Exercise >>
Please answer these questions using the forum thread about the NuArc camera:
1. About how much does the camera weigh?
2. Why was the item not tested?
3. What kind of camera does the reply say it appears to be?

*** Selected text ***

# What is this? NuArc Horizontal Vacuum Camera



## airgunr (Jul 9, 2005)

I came across this on a police auction site. Anybody seen this? Can it be used as a Large Format camera separate from the rest?


http://www.propertyroom.com/cgi-bin/ncommerce3/ProductDisplay?prrfnbr=61721177&prmenbr=31895249&aunbr=62067887


*NuArc Horizontal Vacuum Camera - Model 1418SC2*



*This horizontal vacuum camera by NuArc is model 1418SC2, and it features a filmboard reduction and enlargement scale, a twelve-button keypad with an LED display, four spotlights with pivot arms, and a vacuum switch. This massive camera unit measures 70" x 30" x 60", and it weighs approximately 175 pounds.*

*Please note that the pivot screen's locking latch is broken and some of the knobs are missing. This item was not tested because it uses a special three-prong electrical plug, and its external appearance is considered fair. *

*<snip>*


----------



## tirediron (Jul 9, 2005)

It appears to be a process camera; similar in construction to a view camera, but designed for photographing ad copy.  It wouldn't work as a standalone as the unit is designed only to focus as far it's own stand.


----------

*** End of Selected text ***
*** Data excerpts ***

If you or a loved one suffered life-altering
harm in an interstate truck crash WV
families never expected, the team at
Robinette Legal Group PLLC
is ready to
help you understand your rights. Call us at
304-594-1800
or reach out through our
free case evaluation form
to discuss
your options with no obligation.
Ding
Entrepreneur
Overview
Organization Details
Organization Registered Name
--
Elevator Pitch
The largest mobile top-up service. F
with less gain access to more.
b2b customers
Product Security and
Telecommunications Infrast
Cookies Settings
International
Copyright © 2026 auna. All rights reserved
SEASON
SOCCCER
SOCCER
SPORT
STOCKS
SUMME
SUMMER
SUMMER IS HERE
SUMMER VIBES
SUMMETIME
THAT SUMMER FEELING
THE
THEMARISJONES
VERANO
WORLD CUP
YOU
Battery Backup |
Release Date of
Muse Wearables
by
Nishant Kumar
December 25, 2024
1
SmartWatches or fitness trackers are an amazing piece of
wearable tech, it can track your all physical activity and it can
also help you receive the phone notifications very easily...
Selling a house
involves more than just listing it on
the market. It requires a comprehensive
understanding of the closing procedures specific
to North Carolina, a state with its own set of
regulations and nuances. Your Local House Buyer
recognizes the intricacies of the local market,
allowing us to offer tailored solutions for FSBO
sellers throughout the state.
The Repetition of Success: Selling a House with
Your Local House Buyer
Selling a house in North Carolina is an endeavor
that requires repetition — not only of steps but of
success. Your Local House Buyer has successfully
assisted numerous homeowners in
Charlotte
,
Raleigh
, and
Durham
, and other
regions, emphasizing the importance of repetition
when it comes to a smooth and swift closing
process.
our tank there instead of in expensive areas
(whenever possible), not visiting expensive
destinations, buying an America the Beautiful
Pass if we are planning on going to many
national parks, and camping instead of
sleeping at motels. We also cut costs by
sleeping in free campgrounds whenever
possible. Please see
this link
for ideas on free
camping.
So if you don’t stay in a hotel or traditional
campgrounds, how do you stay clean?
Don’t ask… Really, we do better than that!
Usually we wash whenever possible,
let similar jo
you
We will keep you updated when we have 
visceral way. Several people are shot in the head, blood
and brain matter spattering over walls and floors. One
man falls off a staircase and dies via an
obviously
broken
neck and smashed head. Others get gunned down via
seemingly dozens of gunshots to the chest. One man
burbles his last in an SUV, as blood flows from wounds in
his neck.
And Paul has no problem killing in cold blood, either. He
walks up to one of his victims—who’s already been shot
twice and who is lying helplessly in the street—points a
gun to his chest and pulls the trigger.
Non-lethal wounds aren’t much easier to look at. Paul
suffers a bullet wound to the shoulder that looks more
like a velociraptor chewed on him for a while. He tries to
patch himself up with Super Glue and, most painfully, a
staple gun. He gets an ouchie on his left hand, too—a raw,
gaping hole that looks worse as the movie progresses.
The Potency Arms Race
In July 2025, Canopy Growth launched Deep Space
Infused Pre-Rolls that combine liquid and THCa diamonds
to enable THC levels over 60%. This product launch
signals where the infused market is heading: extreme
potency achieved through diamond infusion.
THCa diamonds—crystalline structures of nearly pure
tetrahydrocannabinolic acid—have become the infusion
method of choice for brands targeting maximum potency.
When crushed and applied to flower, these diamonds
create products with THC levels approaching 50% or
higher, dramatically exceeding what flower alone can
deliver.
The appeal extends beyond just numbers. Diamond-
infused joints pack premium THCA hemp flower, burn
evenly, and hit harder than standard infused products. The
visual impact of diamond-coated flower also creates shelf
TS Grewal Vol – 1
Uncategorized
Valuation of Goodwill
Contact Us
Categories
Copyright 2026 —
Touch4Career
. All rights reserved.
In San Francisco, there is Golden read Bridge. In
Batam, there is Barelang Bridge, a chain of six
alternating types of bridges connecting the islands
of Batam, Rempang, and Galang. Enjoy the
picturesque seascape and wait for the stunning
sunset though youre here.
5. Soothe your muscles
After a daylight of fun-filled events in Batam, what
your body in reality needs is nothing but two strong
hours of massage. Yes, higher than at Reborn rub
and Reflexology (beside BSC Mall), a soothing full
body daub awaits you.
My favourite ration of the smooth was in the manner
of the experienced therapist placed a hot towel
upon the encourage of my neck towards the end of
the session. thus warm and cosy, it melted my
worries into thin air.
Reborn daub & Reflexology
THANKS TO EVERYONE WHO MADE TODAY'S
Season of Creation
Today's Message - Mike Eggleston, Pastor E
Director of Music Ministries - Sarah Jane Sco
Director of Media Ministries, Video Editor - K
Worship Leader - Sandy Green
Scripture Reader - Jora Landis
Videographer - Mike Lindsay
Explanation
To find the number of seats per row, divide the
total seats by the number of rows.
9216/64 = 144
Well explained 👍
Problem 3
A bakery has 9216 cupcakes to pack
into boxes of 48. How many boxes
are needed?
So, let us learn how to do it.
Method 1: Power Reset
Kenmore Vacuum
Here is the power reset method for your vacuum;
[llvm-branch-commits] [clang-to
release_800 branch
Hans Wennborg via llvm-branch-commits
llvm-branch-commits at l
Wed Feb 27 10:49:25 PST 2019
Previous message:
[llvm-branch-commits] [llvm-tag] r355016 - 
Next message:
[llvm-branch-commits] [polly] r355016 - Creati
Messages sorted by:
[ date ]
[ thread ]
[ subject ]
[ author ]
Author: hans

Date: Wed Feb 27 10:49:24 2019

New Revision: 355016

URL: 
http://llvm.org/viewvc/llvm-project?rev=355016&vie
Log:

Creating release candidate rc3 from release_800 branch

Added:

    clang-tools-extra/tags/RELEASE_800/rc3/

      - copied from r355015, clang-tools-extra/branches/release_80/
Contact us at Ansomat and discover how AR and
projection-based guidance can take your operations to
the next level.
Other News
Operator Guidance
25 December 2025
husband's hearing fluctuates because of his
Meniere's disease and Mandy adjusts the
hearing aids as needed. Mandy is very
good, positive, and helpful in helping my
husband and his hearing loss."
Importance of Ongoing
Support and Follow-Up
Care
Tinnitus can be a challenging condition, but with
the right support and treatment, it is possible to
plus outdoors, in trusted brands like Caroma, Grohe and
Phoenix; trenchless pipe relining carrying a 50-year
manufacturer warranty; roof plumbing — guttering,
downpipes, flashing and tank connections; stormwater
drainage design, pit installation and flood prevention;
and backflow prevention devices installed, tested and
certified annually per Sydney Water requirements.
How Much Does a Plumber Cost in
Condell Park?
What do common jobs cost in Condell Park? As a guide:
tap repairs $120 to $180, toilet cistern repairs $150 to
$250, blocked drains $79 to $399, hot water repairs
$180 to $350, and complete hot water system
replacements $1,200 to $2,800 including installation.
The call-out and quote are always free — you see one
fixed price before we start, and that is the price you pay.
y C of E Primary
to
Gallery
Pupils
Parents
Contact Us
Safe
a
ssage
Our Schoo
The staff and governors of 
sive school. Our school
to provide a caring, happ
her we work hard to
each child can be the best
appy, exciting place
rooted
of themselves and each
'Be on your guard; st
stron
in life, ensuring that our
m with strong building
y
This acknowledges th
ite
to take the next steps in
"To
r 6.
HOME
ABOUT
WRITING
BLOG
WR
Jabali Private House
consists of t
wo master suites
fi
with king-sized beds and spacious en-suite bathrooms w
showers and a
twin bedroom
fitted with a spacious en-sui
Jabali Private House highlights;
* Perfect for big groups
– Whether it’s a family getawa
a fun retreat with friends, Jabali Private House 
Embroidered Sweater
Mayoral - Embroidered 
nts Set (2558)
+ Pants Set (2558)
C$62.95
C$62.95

*** End of Data excerpts ***

Expected answer >>
1. Approximately 175 pounds.
2. It uses a special three-prong electrical plug.
3. A process camera.